Poursuivant son propos, l’imam a dénoncé ce qu’il qualifie de tentatives de dénigrement de l’islam.
« Aujourd’hui, nous assistons à une volonté de salir l’islam, de le vilipender. Certains affirment que l’islam n’est pas une religion pour les Africains, mais pour les Arabes. C’est grave. Se détourner de Dieu est la pire chose qu’un homme puisse faire. L’histoire nous enseigne que des peuples ont subi des châtiments pour s’être éloignés de la voie divine », a-t-il averti.

Il a invité à la retenue dans les propos et au respect des convictions religieuses. « Si vous ne souhaitez pas suivre l’islam, de grâce, ne le dénigrez pas. N’attaquez pas la religion ni les musulmans, au risque de vous exposer à la colère divine », a-t-il exhorté.
L’imam a terminé son sermon en appelant les fidèles musulmans à faire preuve de tolérance et de pardon, tout en les invitant à multiplier les invocations (douas) pour ceux qui critiquent l’islam, afin que leurs cœurs soient guidés « vers la vérité et la repentance ».
Lors de cette prière, la communauté sunnite a enregistré la présence d’une importante délégation gouvernementale. Conduite par le ministre d’État en charge de la Guerre, le général de division Célestin Simporé, la délégation a indiqué être venue au nom du Chef de l’État, le Capitaine Ibrahim Traoré, afin de communier avec les fidèles musulmans en ce jour de célébration.

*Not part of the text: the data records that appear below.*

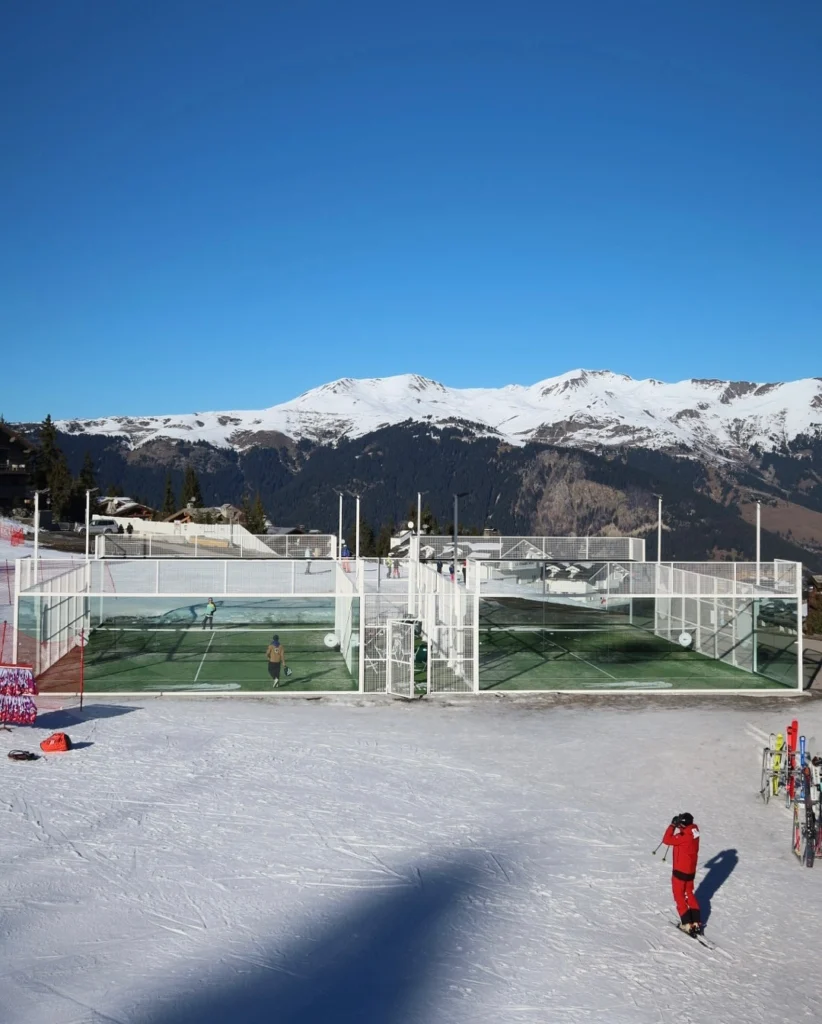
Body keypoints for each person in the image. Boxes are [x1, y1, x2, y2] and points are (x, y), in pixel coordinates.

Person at [661, 812, 702, 936]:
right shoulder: (695, 831)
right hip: (690, 871)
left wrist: (672, 826)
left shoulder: (684, 836)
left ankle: (687, 923)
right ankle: (696, 922)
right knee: (689, 893)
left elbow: (666, 840)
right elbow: (685, 831)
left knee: (679, 895)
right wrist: (679, 824)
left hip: (680, 871)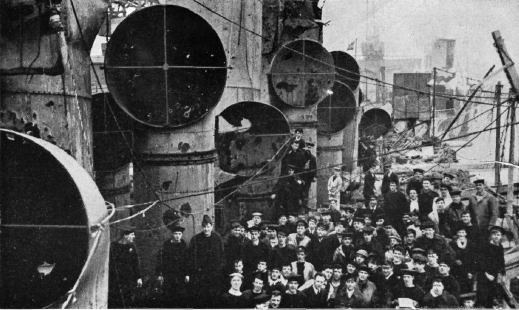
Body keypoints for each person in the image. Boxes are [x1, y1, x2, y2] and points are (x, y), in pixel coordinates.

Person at [189, 215, 225, 308]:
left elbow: (222, 254)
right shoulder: (196, 239)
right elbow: (191, 256)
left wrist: (219, 268)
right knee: (202, 294)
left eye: (208, 227)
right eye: (204, 227)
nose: (206, 229)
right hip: (201, 273)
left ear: (211, 227)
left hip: (214, 272)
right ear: (202, 227)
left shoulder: (217, 238)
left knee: (214, 294)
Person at [108, 226, 142, 308]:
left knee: (127, 300)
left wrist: (138, 277)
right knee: (115, 300)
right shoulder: (113, 246)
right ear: (125, 236)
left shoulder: (131, 247)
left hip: (128, 279)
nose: (134, 237)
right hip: (115, 279)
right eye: (132, 234)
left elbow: (135, 264)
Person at [156, 226, 189, 307]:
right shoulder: (166, 245)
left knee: (180, 296)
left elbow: (188, 261)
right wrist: (160, 274)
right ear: (172, 234)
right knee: (168, 296)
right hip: (168, 275)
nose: (177, 236)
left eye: (179, 234)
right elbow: (160, 260)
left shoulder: (184, 245)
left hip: (180, 275)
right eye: (175, 234)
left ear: (182, 235)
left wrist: (187, 274)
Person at [476, 226, 506, 308]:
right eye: (494, 234)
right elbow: (480, 261)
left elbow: (501, 261)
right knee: (482, 297)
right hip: (484, 274)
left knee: (491, 296)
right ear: (491, 236)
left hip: (494, 274)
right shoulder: (485, 246)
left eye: (498, 235)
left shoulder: (500, 247)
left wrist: (503, 274)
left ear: (501, 236)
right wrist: (487, 274)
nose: (496, 236)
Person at [448, 226, 476, 294]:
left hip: (468, 268)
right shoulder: (452, 244)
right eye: (459, 232)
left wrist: (471, 271)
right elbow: (450, 255)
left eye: (463, 232)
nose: (461, 234)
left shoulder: (471, 244)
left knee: (468, 287)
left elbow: (473, 258)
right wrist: (455, 261)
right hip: (457, 269)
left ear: (466, 234)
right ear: (457, 233)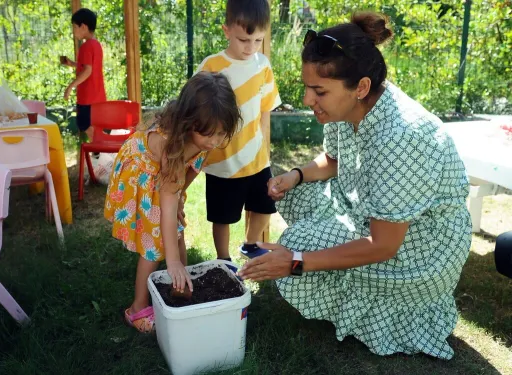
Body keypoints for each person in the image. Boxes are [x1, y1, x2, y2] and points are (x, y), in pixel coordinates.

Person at [238, 12, 472, 359]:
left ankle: (328, 267)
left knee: (297, 244)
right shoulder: (348, 107)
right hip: (368, 212)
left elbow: (383, 245)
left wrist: (297, 261)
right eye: (307, 88)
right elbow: (334, 160)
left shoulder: (401, 138)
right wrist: (296, 175)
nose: (306, 100)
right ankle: (326, 251)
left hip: (421, 248)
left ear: (360, 87)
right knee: (293, 194)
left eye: (318, 91)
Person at [104, 72, 240, 333]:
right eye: (209, 134)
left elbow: (192, 170)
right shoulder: (172, 145)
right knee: (154, 244)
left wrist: (179, 200)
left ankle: (180, 283)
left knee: (176, 235)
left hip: (168, 179)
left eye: (221, 133)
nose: (214, 141)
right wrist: (172, 259)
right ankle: (137, 309)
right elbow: (165, 208)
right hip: (142, 174)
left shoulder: (207, 132)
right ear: (189, 123)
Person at [196, 0, 282, 261]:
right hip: (223, 160)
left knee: (266, 206)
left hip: (257, 158)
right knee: (223, 217)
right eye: (244, 39)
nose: (251, 47)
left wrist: (265, 150)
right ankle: (223, 259)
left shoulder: (263, 65)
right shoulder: (211, 66)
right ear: (226, 31)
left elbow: (265, 111)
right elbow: (196, 109)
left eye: (258, 40)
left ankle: (251, 244)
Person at [62, 8, 107, 142]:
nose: (73, 31)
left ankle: (101, 146)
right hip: (98, 96)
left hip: (87, 97)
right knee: (93, 125)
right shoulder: (96, 45)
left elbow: (88, 70)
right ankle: (98, 152)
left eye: (75, 27)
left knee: (83, 122)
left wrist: (70, 86)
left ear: (84, 27)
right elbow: (88, 66)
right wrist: (73, 64)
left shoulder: (86, 46)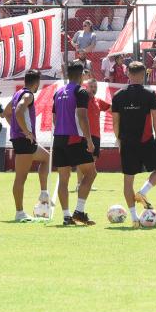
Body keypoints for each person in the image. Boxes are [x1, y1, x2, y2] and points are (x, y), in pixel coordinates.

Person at [111, 60, 156, 228]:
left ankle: (134, 218)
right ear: (143, 75)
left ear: (128, 74)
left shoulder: (118, 95)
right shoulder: (150, 94)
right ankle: (143, 192)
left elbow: (115, 122)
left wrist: (118, 139)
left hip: (127, 142)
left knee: (128, 181)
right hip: (146, 140)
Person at [52, 62, 97, 226]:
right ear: (80, 75)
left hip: (59, 138)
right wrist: (89, 141)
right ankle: (79, 211)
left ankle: (66, 217)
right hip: (74, 138)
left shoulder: (58, 92)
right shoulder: (81, 91)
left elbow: (54, 118)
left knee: (63, 179)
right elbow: (82, 116)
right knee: (91, 173)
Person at [7, 70, 52, 222]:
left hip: (23, 140)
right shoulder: (28, 95)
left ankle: (44, 193)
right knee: (20, 178)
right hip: (24, 140)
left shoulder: (17, 93)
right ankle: (19, 213)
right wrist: (25, 132)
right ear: (36, 82)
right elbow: (19, 110)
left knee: (47, 157)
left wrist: (17, 129)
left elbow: (6, 112)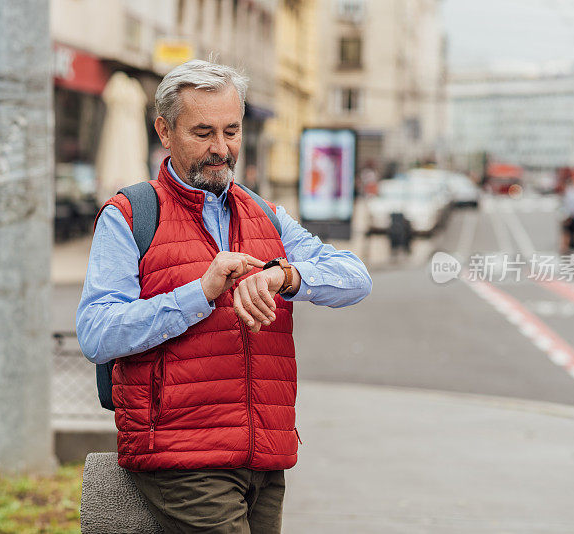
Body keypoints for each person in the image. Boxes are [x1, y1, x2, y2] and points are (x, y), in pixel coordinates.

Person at [76, 59, 372, 533]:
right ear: (164, 131)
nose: (221, 149)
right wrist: (200, 293)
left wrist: (285, 277)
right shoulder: (129, 214)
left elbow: (355, 277)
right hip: (182, 457)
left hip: (265, 455)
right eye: (203, 133)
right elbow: (97, 333)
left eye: (231, 131)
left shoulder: (266, 214)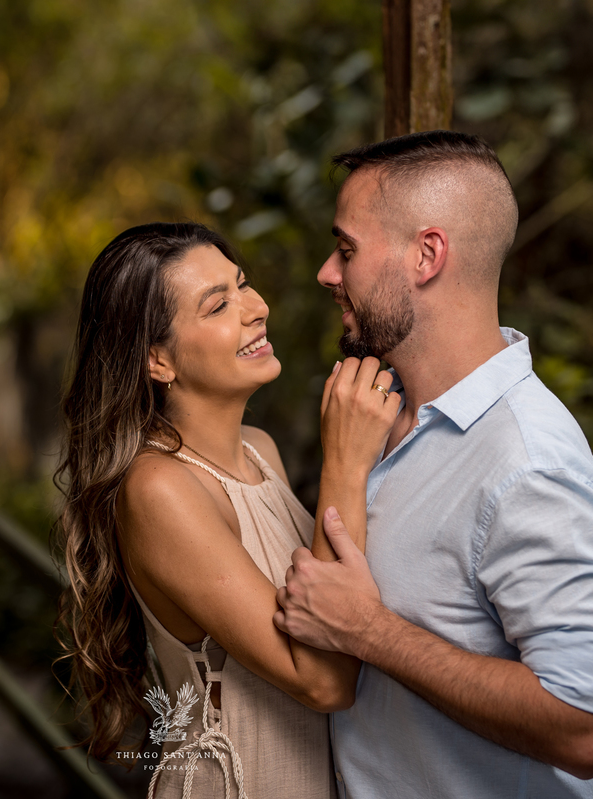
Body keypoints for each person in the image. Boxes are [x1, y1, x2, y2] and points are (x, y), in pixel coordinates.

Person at [273, 131, 593, 798]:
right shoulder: (373, 416)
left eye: (347, 249)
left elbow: (586, 728)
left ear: (427, 255)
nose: (327, 272)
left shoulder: (530, 463)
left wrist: (369, 632)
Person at [54, 222, 399, 797]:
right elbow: (323, 681)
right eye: (218, 305)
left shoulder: (259, 450)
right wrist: (344, 461)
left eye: (243, 285)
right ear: (157, 360)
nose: (257, 308)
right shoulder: (159, 488)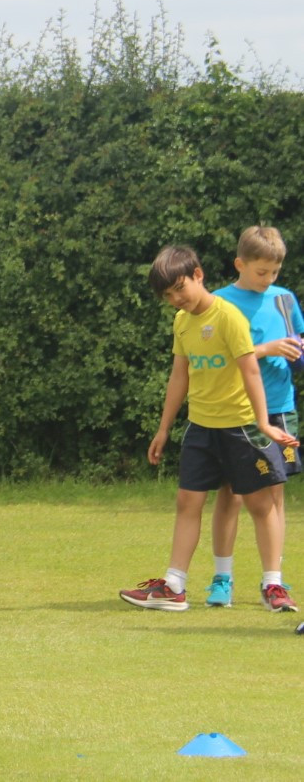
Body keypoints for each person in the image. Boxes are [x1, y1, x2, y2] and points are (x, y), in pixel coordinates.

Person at [119, 245, 298, 612]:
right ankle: (174, 587)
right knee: (188, 501)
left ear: (198, 275)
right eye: (168, 295)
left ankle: (273, 585)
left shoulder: (228, 316)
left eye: (179, 288)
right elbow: (179, 375)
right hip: (201, 428)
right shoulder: (182, 322)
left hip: (241, 428)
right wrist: (163, 429)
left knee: (260, 504)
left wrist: (263, 422)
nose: (176, 299)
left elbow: (250, 370)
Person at [201, 227, 304, 609]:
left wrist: (297, 350)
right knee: (231, 492)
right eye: (261, 272)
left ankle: (272, 582)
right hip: (235, 410)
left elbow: (298, 341)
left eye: (275, 272)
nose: (268, 279)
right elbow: (213, 358)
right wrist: (265, 349)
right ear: (239, 264)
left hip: (280, 407)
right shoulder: (218, 302)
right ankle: (222, 579)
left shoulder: (285, 299)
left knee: (275, 493)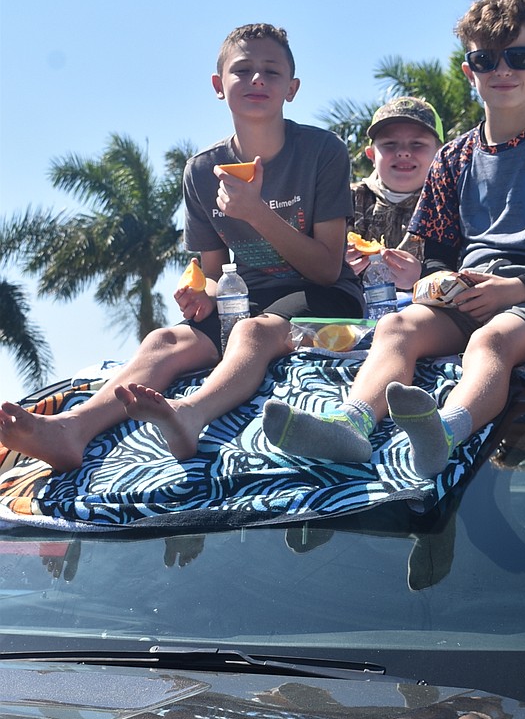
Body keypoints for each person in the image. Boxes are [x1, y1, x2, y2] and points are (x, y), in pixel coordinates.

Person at [262, 0, 525, 478]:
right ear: (469, 72)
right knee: (396, 327)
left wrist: (514, 289)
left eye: (520, 58)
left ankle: (443, 431)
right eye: (486, 60)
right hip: (466, 298)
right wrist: (439, 280)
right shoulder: (452, 158)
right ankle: (350, 424)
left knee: (491, 344)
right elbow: (439, 254)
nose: (503, 71)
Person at [0, 23, 357, 469]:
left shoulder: (322, 151)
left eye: (271, 71)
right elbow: (216, 274)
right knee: (162, 339)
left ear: (292, 88)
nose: (257, 79)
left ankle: (190, 415)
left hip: (326, 298)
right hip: (251, 299)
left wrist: (256, 213)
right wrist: (202, 295)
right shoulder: (202, 170)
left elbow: (326, 268)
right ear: (218, 86)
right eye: (242, 70)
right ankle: (71, 429)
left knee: (252, 332)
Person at [347, 96, 444, 291]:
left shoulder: (452, 204)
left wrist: (424, 276)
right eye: (390, 143)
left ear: (441, 154)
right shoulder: (346, 200)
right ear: (371, 155)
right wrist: (336, 269)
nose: (403, 152)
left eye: (417, 143)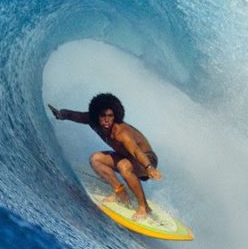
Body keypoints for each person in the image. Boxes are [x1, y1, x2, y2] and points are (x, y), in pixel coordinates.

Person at [48, 93, 163, 221]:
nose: (107, 120)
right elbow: (76, 115)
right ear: (96, 114)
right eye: (103, 116)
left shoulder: (121, 132)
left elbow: (136, 151)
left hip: (146, 159)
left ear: (116, 116)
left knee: (123, 166)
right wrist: (60, 114)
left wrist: (149, 167)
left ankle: (144, 207)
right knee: (95, 159)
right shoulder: (92, 120)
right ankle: (121, 194)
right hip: (126, 157)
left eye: (110, 116)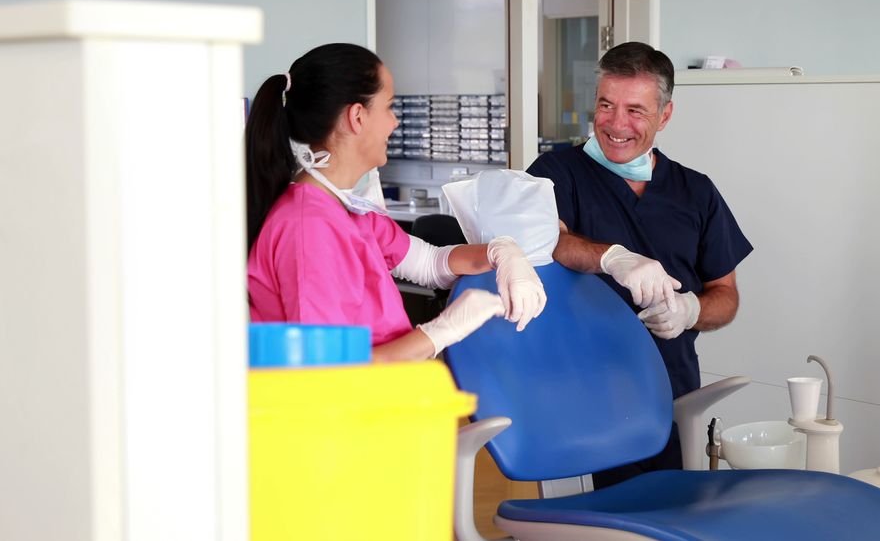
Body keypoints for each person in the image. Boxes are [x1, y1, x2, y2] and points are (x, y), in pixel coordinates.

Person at [526, 42, 752, 487]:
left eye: (635, 110)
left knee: (670, 513)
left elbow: (725, 295)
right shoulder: (556, 172)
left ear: (664, 116)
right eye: (606, 105)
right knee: (596, 524)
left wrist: (691, 311)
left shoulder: (695, 191)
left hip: (671, 391)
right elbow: (548, 240)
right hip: (580, 390)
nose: (615, 123)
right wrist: (611, 257)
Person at [246, 43, 546, 362]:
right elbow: (329, 371)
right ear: (357, 117)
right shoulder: (308, 227)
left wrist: (502, 251)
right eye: (389, 107)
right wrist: (440, 331)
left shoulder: (349, 211)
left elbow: (431, 264)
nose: (395, 123)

« Nous sommes venus apporter un message de solidarité à la communauté musulmane dans tout son ensemble, un message de solidarité du gouvernement avec l’ensemble des fidèles musulmans de notre pays », a déclaré le ministre Simporé. Il a, par ailleurs, formulé le vœu que Dieu exauce les prières élevées tout au long du mois de pénitence et que, par leur portée, le Burkina Faso retrouve la paix et la sécurité d’antan.
Le général a également appelé les Burkinabè à faire bloc autour de la Nation, au-delà des appartenances religieuses, afin de faire échec aux tentatives de manipulation et de division, qu’elles proviennent de l’extérieur comme de l’intérieur.

Pour sa part, le président de la communauté sunnite du Burkina Faso, El Hadj Oumarou Zoungrana, a exprimé la reconnaissance des fidèles envers les autorités présentes ainsi qu’à l’ensemble du gouvernement. Il a également invité les croyants à cultiver le pardon et la tolérance comme fondements du vivre-ensemble. « Le Ramadan doit être le tombeau de la haine et de la division. Ce mois qui s’achève doit nous débarrasser de tout ressentiment et de toute intolérance pour nous remplir de pardon et de tolérance », a-t-il exhorté.